But the real money is in construction, where Turkish groups’ engineering expertise - and familiarity with difficult environments - is standing them in good stead. Many Turkish engineers working on projects have come from tougher posts in Kabul. Site managers say Turkish labourers, often ethnic Kurds, do not demand higher wages to work in conditions comparable to home - and freely admit they can undercut US companies that have more elaborate safety standards.

They are also phlegmatic about corruption and price fixing that drive up costs, comparing cement prices of $45 a tonne in Turkey with the $120 charged locally. Some see a presence in the region as a base to expand into the rest of Iraq, should conditions improve.

But Tepe, one of Turkey’s biggest construction groups, which withdrew from the rest of Iraq after some of its workers were killed. It is now building a school in Suleimaniya, Iraqi Kurdistan’s second city, and eyeing lucrative opportunities in thermal and hydropower. It is also building a school modelled on Ankara’s exclusive Bilkent university on the outskirts of Erbil - a $45m act of philanthropy by Ihsan Dogramaci, Tepe’s owner.
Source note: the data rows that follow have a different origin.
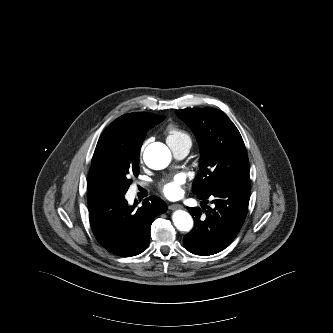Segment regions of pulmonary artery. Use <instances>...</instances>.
Returning <instances> with one entry per match:
<instances>
[{"instance_id": "pulmonary-artery-1", "label": "pulmonary artery", "mask_w": 333, "mask_h": 333, "mask_svg": "<svg viewBox=\"0 0 333 333\" xmlns=\"http://www.w3.org/2000/svg\"><path fill=\"white\" fill-rule=\"evenodd\" d=\"M171 149L173 151L174 156L177 159H183L189 153L190 146L189 145L174 146L171 147Z\"/></svg>"}]
</instances>
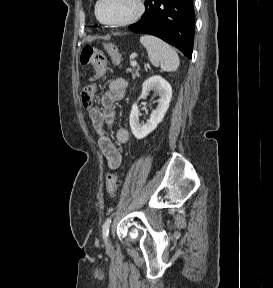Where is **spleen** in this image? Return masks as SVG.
<instances>
[{
    "instance_id": "obj_1",
    "label": "spleen",
    "mask_w": 273,
    "mask_h": 288,
    "mask_svg": "<svg viewBox=\"0 0 273 288\" xmlns=\"http://www.w3.org/2000/svg\"><path fill=\"white\" fill-rule=\"evenodd\" d=\"M141 44L146 48L150 62L163 71H176L180 61L176 51L161 39L144 35L140 37Z\"/></svg>"
}]
</instances>
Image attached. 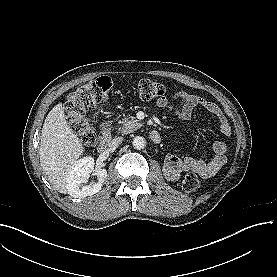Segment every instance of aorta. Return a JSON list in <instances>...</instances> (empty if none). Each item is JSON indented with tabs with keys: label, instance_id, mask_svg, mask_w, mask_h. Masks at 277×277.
I'll return each instance as SVG.
<instances>
[{
	"label": "aorta",
	"instance_id": "762f6f07",
	"mask_svg": "<svg viewBox=\"0 0 277 277\" xmlns=\"http://www.w3.org/2000/svg\"><path fill=\"white\" fill-rule=\"evenodd\" d=\"M132 145L134 149H137V150L144 149L146 146V140L141 136H136L132 141Z\"/></svg>",
	"mask_w": 277,
	"mask_h": 277
}]
</instances>
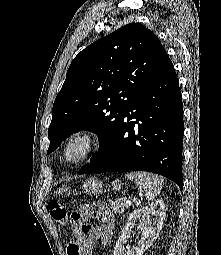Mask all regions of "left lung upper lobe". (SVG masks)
<instances>
[{
  "label": "left lung upper lobe",
  "mask_w": 221,
  "mask_h": 255,
  "mask_svg": "<svg viewBox=\"0 0 221 255\" xmlns=\"http://www.w3.org/2000/svg\"><path fill=\"white\" fill-rule=\"evenodd\" d=\"M165 55L158 37L140 23L127 24L82 50L54 101L47 153L86 130L98 136V154Z\"/></svg>",
  "instance_id": "5c2ea615"
}]
</instances>
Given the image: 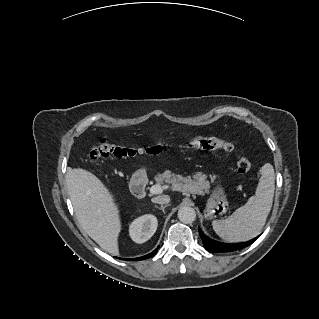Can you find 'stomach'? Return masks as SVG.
Listing matches in <instances>:
<instances>
[{
  "mask_svg": "<svg viewBox=\"0 0 319 319\" xmlns=\"http://www.w3.org/2000/svg\"><path fill=\"white\" fill-rule=\"evenodd\" d=\"M210 206H208L211 212L217 214H223L226 212V203L223 199L222 192L220 190H215L213 193V197L210 201Z\"/></svg>",
  "mask_w": 319,
  "mask_h": 319,
  "instance_id": "1",
  "label": "stomach"
}]
</instances>
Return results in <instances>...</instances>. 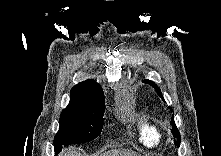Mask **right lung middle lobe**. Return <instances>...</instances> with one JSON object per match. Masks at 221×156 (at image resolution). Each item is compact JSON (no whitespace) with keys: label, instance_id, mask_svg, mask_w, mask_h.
I'll return each instance as SVG.
<instances>
[{"label":"right lung middle lobe","instance_id":"obj_1","mask_svg":"<svg viewBox=\"0 0 221 156\" xmlns=\"http://www.w3.org/2000/svg\"><path fill=\"white\" fill-rule=\"evenodd\" d=\"M105 104L67 106L60 115L59 131L55 135V153L62 146L92 141L102 131Z\"/></svg>","mask_w":221,"mask_h":156}]
</instances>
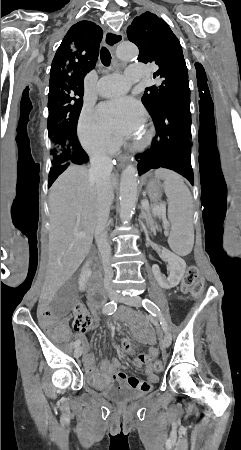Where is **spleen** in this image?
I'll return each mask as SVG.
<instances>
[{
  "mask_svg": "<svg viewBox=\"0 0 241 450\" xmlns=\"http://www.w3.org/2000/svg\"><path fill=\"white\" fill-rule=\"evenodd\" d=\"M155 178L164 180V192L169 198L168 216L172 226L168 244L178 256H188L194 244V230L191 224L192 196L181 176L170 170H156ZM177 221V222H176Z\"/></svg>",
  "mask_w": 241,
  "mask_h": 450,
  "instance_id": "obj_1",
  "label": "spleen"
}]
</instances>
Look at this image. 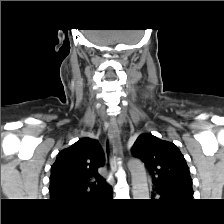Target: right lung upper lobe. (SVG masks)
<instances>
[{
    "mask_svg": "<svg viewBox=\"0 0 224 224\" xmlns=\"http://www.w3.org/2000/svg\"><path fill=\"white\" fill-rule=\"evenodd\" d=\"M104 161L101 146L90 138L62 150L51 168L50 199L74 205L88 198L110 197L112 188L97 172Z\"/></svg>",
    "mask_w": 224,
    "mask_h": 224,
    "instance_id": "right-lung-upper-lobe-1",
    "label": "right lung upper lobe"
}]
</instances>
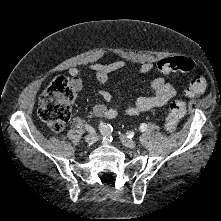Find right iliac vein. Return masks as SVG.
<instances>
[{"instance_id":"63e3f726","label":"right iliac vein","mask_w":221,"mask_h":221,"mask_svg":"<svg viewBox=\"0 0 221 221\" xmlns=\"http://www.w3.org/2000/svg\"><path fill=\"white\" fill-rule=\"evenodd\" d=\"M98 140V136L96 134H88L85 136V141L89 144H93Z\"/></svg>"}]
</instances>
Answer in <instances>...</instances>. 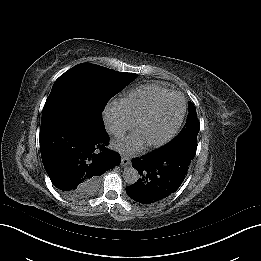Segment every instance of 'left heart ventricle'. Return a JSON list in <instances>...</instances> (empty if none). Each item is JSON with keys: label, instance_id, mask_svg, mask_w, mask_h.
<instances>
[{"label": "left heart ventricle", "instance_id": "left-heart-ventricle-1", "mask_svg": "<svg viewBox=\"0 0 261 261\" xmlns=\"http://www.w3.org/2000/svg\"><path fill=\"white\" fill-rule=\"evenodd\" d=\"M181 113L179 100L155 115L144 117L137 129L140 138L154 140L164 136L174 127Z\"/></svg>", "mask_w": 261, "mask_h": 261}]
</instances>
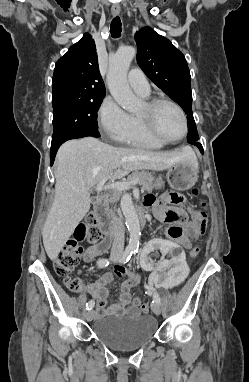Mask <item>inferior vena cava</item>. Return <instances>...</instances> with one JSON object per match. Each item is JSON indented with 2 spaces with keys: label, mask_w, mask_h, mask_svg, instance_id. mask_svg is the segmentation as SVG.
<instances>
[{
  "label": "inferior vena cava",
  "mask_w": 249,
  "mask_h": 382,
  "mask_svg": "<svg viewBox=\"0 0 249 382\" xmlns=\"http://www.w3.org/2000/svg\"><path fill=\"white\" fill-rule=\"evenodd\" d=\"M114 240L111 249L112 258H120L124 250L125 229L121 216L114 219Z\"/></svg>",
  "instance_id": "1"
}]
</instances>
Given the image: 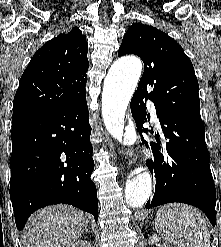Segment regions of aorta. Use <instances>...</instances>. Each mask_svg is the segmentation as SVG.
I'll list each match as a JSON object with an SVG mask.
<instances>
[{
    "instance_id": "aorta-1",
    "label": "aorta",
    "mask_w": 221,
    "mask_h": 247,
    "mask_svg": "<svg viewBox=\"0 0 221 247\" xmlns=\"http://www.w3.org/2000/svg\"><path fill=\"white\" fill-rule=\"evenodd\" d=\"M142 72V63L136 57L118 59L110 67L104 80L102 114L107 130L122 141L124 116ZM152 190L149 172L137 174L126 181L125 199L132 208L142 207Z\"/></svg>"
}]
</instances>
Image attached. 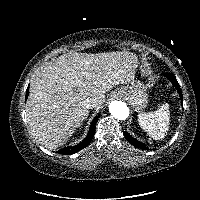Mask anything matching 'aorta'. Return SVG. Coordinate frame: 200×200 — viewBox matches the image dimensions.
<instances>
[{
	"instance_id": "762f6f07",
	"label": "aorta",
	"mask_w": 200,
	"mask_h": 200,
	"mask_svg": "<svg viewBox=\"0 0 200 200\" xmlns=\"http://www.w3.org/2000/svg\"><path fill=\"white\" fill-rule=\"evenodd\" d=\"M109 112L114 118L119 120H125L129 116V108L126 103L121 101H112L109 104Z\"/></svg>"
}]
</instances>
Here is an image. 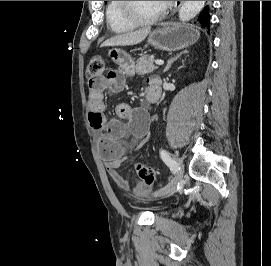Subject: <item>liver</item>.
Wrapping results in <instances>:
<instances>
[{
    "mask_svg": "<svg viewBox=\"0 0 271 266\" xmlns=\"http://www.w3.org/2000/svg\"><path fill=\"white\" fill-rule=\"evenodd\" d=\"M151 28H144L133 32H128L111 37L102 43L105 46H130L141 43L150 33Z\"/></svg>",
    "mask_w": 271,
    "mask_h": 266,
    "instance_id": "obj_1",
    "label": "liver"
}]
</instances>
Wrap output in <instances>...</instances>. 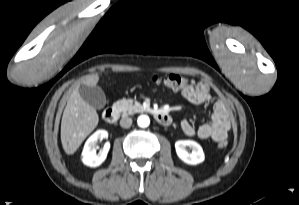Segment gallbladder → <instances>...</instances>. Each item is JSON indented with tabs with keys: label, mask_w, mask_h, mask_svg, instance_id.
Wrapping results in <instances>:
<instances>
[{
	"label": "gallbladder",
	"mask_w": 299,
	"mask_h": 205,
	"mask_svg": "<svg viewBox=\"0 0 299 205\" xmlns=\"http://www.w3.org/2000/svg\"><path fill=\"white\" fill-rule=\"evenodd\" d=\"M78 91L83 100L95 109H102L106 104V96L99 86L80 84Z\"/></svg>",
	"instance_id": "1"
}]
</instances>
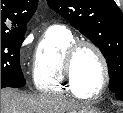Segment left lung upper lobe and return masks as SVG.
<instances>
[{
  "label": "left lung upper lobe",
  "instance_id": "5c2ea615",
  "mask_svg": "<svg viewBox=\"0 0 123 113\" xmlns=\"http://www.w3.org/2000/svg\"><path fill=\"white\" fill-rule=\"evenodd\" d=\"M107 60L109 89L123 101V14L114 0H47Z\"/></svg>",
  "mask_w": 123,
  "mask_h": 113
}]
</instances>
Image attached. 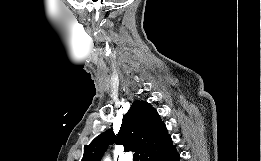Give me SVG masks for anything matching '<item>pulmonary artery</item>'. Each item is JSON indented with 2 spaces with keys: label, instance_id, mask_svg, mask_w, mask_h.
Returning <instances> with one entry per match:
<instances>
[{
  "label": "pulmonary artery",
  "instance_id": "1",
  "mask_svg": "<svg viewBox=\"0 0 261 161\" xmlns=\"http://www.w3.org/2000/svg\"><path fill=\"white\" fill-rule=\"evenodd\" d=\"M132 157L128 156V159H131Z\"/></svg>",
  "mask_w": 261,
  "mask_h": 161
}]
</instances>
Dogramaci is a Turkmen born in Erbil when the city was still within the Ottoman vilayet, or province, of Mosul. Such historical links - and continued tensions over the PKK’s presence - mean economic relations between Turkey and Iraqi Kurdistan have always been about more than just profit. But the mutual interest now is strengthened by Turkey’s need for Kurdish oil and gas - while the Kurdish regional government’s disputes with Baghdad, and sense of vulnerability as US troops pull out, makes it more reliant than ever on Turkey as a friendly neighbour and a route for oil and gas exports.
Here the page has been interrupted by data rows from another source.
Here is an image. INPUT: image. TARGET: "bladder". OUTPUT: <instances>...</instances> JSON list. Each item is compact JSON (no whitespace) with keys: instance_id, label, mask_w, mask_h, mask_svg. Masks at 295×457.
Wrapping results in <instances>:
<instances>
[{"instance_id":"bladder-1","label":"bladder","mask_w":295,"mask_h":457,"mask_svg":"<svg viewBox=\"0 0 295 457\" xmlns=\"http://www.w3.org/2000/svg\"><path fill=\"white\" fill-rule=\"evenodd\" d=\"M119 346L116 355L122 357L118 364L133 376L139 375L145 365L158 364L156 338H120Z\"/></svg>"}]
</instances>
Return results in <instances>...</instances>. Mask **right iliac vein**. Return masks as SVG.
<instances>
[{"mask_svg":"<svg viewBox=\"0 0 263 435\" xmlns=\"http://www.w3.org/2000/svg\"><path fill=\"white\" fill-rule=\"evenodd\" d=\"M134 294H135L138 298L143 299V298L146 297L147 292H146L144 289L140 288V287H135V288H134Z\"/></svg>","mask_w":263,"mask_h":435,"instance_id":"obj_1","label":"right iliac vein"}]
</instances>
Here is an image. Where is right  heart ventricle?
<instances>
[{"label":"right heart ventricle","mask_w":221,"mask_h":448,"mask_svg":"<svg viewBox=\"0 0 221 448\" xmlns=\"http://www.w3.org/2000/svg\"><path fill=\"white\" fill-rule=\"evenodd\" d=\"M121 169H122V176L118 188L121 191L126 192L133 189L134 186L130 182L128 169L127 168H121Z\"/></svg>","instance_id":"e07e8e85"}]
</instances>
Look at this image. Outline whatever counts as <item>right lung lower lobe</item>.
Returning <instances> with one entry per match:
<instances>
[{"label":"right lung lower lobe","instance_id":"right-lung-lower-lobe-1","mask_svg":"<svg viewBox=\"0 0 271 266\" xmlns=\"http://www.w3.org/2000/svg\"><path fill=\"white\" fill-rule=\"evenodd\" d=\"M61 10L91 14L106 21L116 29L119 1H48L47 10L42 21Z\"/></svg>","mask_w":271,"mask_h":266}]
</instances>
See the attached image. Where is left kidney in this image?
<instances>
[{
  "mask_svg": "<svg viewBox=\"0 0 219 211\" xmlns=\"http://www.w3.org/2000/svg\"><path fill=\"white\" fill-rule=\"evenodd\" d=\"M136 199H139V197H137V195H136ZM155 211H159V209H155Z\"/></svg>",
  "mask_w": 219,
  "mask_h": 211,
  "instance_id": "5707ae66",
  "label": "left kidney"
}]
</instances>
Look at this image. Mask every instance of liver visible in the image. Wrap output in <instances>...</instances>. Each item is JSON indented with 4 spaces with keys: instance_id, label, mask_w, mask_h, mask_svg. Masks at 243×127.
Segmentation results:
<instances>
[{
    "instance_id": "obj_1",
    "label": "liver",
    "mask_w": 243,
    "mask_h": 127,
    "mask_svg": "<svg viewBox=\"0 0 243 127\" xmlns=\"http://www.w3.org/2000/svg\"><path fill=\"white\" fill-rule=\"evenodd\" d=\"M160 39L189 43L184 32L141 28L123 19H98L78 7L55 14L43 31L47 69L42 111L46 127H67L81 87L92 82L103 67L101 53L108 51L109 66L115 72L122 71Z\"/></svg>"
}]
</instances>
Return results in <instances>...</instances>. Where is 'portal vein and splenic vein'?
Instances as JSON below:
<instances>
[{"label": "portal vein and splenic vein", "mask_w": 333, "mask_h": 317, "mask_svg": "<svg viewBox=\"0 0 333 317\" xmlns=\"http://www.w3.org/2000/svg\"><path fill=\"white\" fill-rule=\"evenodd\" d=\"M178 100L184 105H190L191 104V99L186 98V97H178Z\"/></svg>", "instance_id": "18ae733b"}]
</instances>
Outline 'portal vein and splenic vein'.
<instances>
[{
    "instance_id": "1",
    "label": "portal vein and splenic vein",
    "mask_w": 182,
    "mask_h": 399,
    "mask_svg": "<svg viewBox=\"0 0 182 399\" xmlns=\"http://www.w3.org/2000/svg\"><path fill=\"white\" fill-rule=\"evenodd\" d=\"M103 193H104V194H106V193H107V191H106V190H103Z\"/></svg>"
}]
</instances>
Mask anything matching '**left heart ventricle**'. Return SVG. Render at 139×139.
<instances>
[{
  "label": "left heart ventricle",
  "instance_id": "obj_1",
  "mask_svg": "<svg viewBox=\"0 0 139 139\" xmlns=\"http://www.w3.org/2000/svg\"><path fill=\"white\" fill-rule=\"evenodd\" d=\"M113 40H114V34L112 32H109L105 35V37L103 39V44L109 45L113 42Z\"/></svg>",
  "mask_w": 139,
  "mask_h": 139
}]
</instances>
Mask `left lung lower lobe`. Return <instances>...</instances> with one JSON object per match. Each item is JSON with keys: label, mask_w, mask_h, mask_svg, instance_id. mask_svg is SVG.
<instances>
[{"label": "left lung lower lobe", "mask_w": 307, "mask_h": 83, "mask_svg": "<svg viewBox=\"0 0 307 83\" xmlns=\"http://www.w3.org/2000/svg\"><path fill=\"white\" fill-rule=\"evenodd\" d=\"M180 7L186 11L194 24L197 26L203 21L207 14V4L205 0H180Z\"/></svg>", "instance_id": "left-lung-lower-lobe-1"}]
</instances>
The result has been to transform political ties. Less than two years ago, the Turkish army sent tanks over the border to hunt PKK militants sheltering in the Qandil mountains. Now, officials meet, both sides join with the US in formal co-operation on intelligence, and Turkey’s government is planning to extend rights for its own Kurdish citizens - an initiative that offers the best chance in years of ending PKK violence.
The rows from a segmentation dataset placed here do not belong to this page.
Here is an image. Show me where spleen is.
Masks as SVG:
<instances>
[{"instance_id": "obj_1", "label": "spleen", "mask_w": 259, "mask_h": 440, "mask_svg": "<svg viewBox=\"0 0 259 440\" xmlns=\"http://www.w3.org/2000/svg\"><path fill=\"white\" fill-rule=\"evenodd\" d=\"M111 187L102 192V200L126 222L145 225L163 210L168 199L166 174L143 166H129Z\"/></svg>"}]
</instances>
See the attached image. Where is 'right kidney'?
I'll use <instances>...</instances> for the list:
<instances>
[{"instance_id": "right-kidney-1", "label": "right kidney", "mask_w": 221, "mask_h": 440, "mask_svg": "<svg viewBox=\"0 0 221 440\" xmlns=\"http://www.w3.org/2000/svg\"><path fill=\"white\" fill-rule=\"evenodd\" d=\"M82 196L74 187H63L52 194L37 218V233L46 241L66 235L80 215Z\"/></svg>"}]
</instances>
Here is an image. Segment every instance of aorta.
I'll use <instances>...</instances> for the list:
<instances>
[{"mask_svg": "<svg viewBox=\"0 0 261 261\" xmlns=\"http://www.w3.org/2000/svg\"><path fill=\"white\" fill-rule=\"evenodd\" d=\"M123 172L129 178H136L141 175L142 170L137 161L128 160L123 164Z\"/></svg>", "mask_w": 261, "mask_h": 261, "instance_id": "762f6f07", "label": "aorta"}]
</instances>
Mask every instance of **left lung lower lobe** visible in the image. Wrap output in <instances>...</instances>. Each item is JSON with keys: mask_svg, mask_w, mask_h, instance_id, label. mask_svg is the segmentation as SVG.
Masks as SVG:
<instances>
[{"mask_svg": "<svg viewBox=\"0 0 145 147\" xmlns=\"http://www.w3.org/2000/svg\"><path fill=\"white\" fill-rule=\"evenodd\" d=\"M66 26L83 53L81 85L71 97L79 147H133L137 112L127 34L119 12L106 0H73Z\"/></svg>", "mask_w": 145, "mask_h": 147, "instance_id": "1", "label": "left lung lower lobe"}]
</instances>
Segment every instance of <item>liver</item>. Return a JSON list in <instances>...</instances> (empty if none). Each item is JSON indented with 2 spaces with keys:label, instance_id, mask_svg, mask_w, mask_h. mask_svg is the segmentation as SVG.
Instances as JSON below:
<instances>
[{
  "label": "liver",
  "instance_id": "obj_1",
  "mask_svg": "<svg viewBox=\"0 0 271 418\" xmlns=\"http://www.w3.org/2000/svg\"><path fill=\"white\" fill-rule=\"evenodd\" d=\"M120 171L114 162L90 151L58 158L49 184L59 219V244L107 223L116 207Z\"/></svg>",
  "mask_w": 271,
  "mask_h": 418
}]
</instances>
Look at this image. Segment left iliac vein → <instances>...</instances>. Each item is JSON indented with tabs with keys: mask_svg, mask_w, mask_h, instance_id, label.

Talabani gave an interview last month calling on the PKK to lay down arms.

Turkey does not recognise the Kurdistan regional government, and on principle directs its diplomacy through Baghdad - but the question now is how its economic ties with the north could alter the delicate balance between the Kurdish and federal authorities.

Joost Hiltermann, deputy programme director at the International Crisis Group, says Turkey’s main concern in Iraq is to hinder Iranian influence - but adds that it is “hedging its bets and playing both Erbil and Baghdad” as a split looms. A recent ICG report, which raised hackles on both sides of the border, suggests Ankara “is encouraging the Kurds to dream that an economic union is in the offing”.